Y-randomisation

Subha_D · August 18, 2021, 11:28am

Hello,

I need to make a y-randomised model for my QSAR models. I was wondering if I use both the training and test data to do that ? or use only the test data? I am a little confused as I’ve seen people using just the test data for a y-randomised model using the target shuffling node.

Thank you

aworker · August 18, 2021, 11:40am

Hi @Subha_D

If your aim is to know whether your QSAR model (without y-randomization) is performing better than random, it is only the test set y values that you need to randomize (shuffle).

Hope this helps.

Best

Ael

Subha_D · August 18, 2021, 12:47pm

Hello @aworker ,

Thank you it helps! Will I have to partition the test data again…?
This is how I’ve done it:

Is this correct?

Thank you,
Subha

aworker · August 18, 2021, 1:06pm

Hi @Subha_D

You are welcome. I’m afraid to say it doesn’t seem correct to me. I wonder whether I was clear enough because you are shuffling before partition and hence the training set too. Would it be possible for you to upload here and share your workflow ? Thanks in advance.

Best

Ael

aworker · August 18, 2021, 1:39pm

Hi @Subha_D

Below you’ll find a snapshot of what I meant:

If your Numeric Scorer results on non Y-Shuffled Test data are close to those obtained by the Numeric Scorer results on your Y-Shuffled Test data, then your learning regression model is not doing better than random.

Hope this helps.

Best

Ael

Subha_D · August 18, 2021, 1:46pm

Hello @aworker ,

I was just trying to upload my workflow but it is quite big. Yes this helps a lot thank you!
Will I need to run many iterations for this or is running this once enough?

Thank you,
Subha

aworker · August 18, 2021, 2:27pm

Hi @Subha_D

Don’t worry. The important thing is that you got the idea.

If your data is big enough, you are not obliged in a first instance to do a K-fold cross validation to know whether your model is performing well, just a simple CV test, as shown in my straightforward example, would be good enough. However, it is always more rigorous and informative to do a K-fold CV because you can then calculate Mean & STD on prediction results.

20210818 Pikairos Y-randomization.knwf (355.7 KB)
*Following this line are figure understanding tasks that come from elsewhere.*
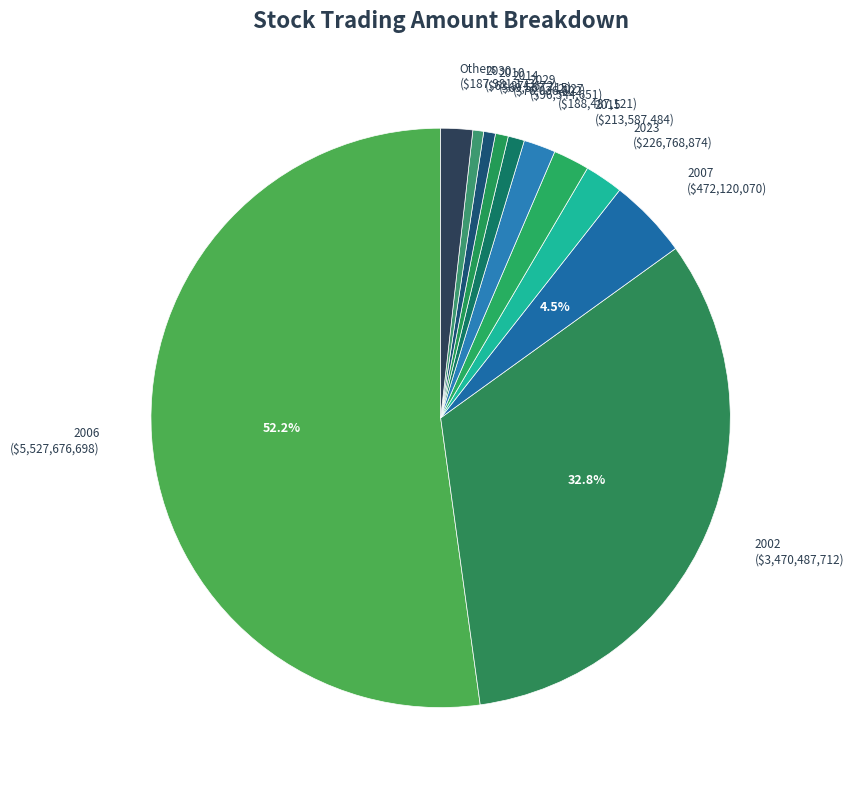

Which has a higher value, 2006 or 2030?

2006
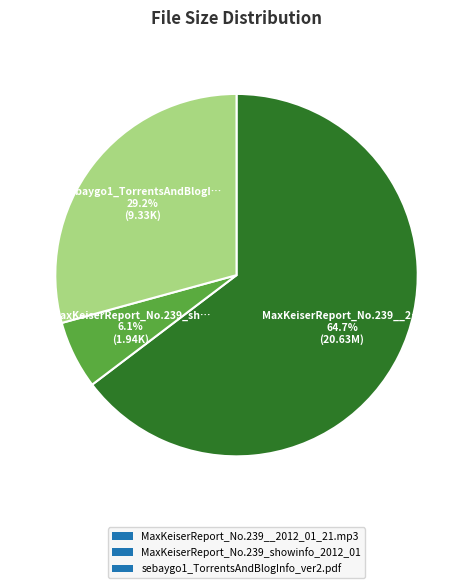

To the nearest percent, what portion does MaxKeiserReport_No.239__2012_01_21.mp3 represent?

65%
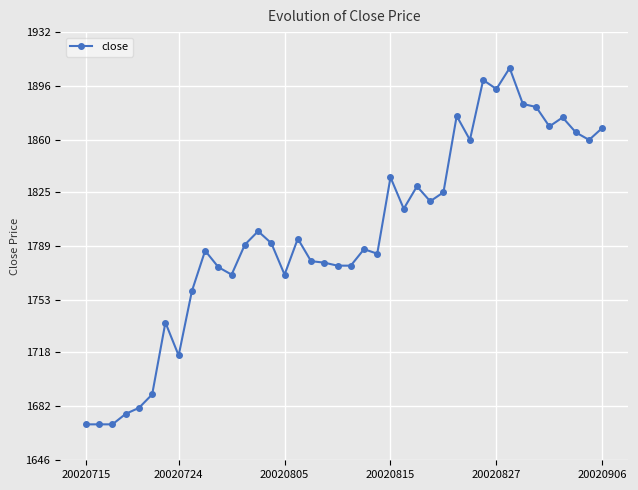

What is the difference between the maximum and minimum values?

238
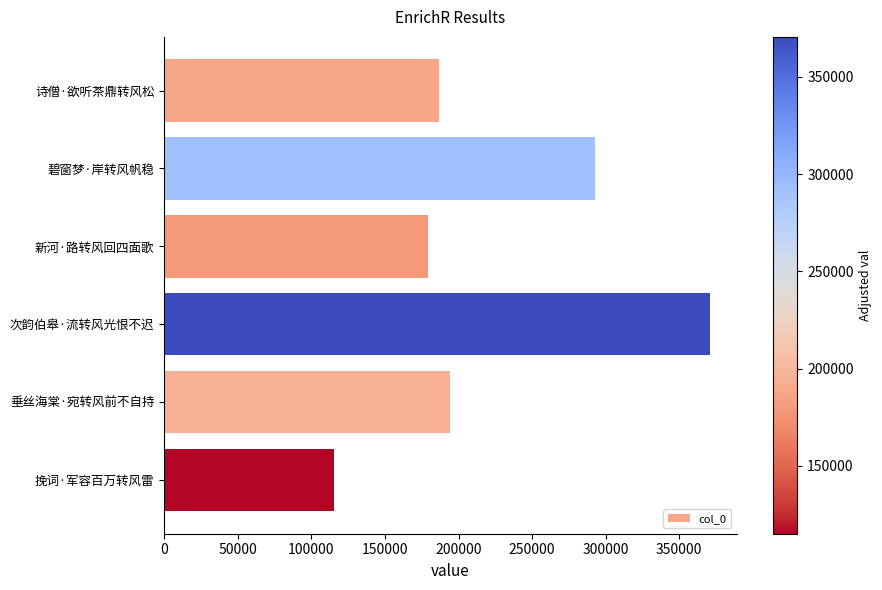

Which label corresponds to the smallest value in the chart?

挽词·军容百万转风雷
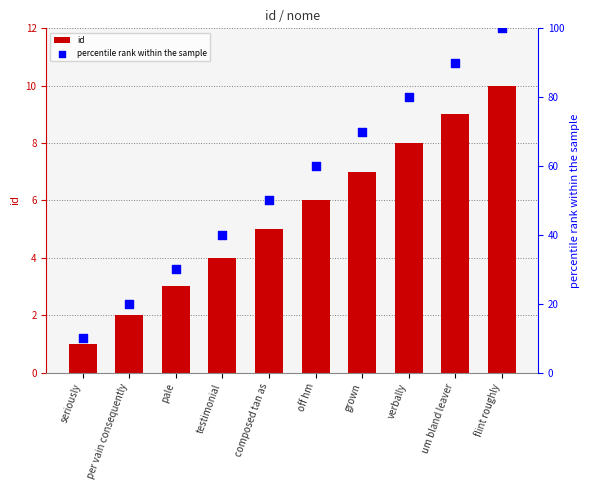

Is the value of id at pale greater than the value of percentile rank within the sample at testimonial?

No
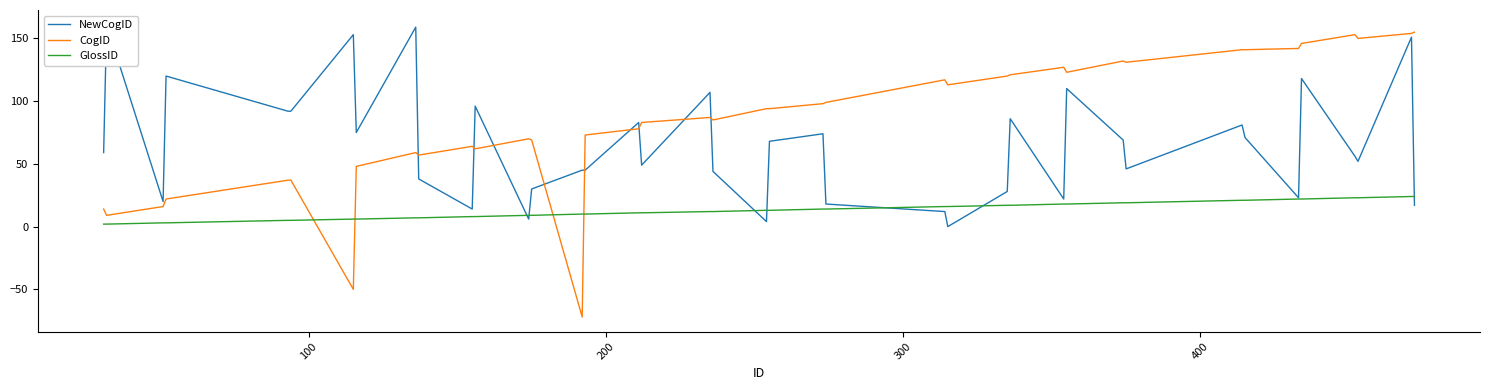

What is the greatest value displayed?

161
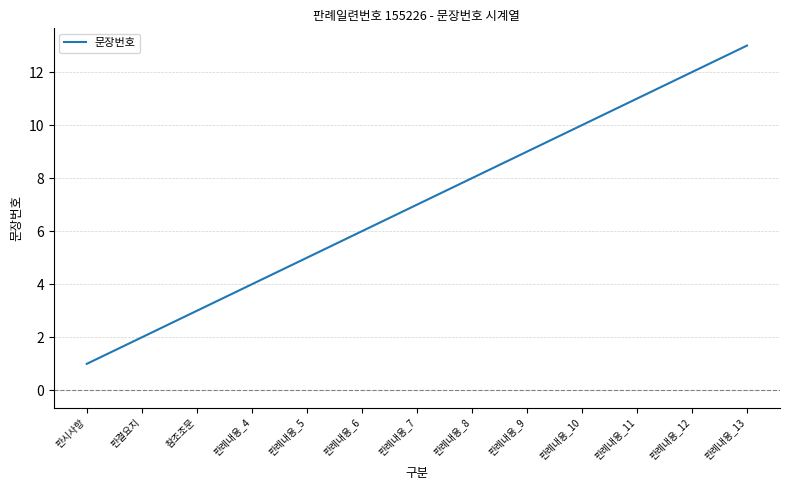

What is the change in value from 판례내용_11 to 판례내용_13?

+2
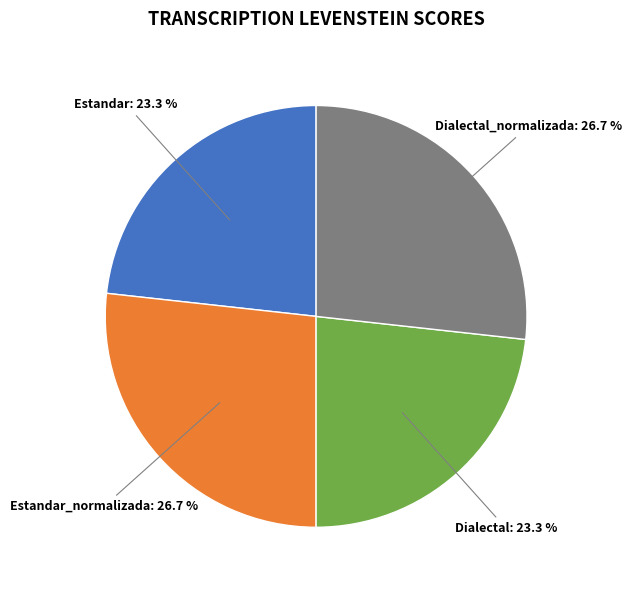

Is there any slice that represents more than half of the pie?

No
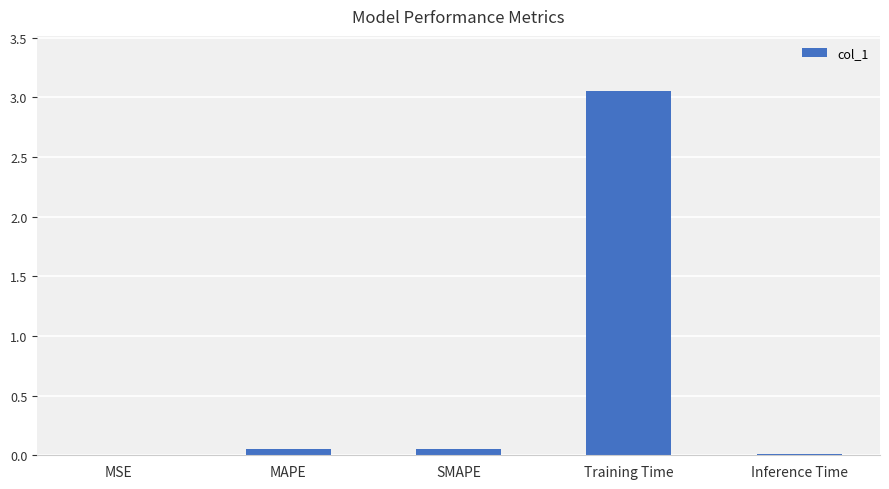

Is it true that the value at Inference Time is 0.0?

True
I’m posting here both solutions (with and without K-Fold CV)

Hope this helps.

Thanks for having validated the answer !

Good luck and best wishes,

Ael

Subha_D · August 18, 2021, 2:55pm

Hello @aworker ,

Thank you ver much for you help!

SD

system · August 25, 2021, 2:56pm

This topic was automatically closed 7 days after the last reply. New replies are no longer allowed.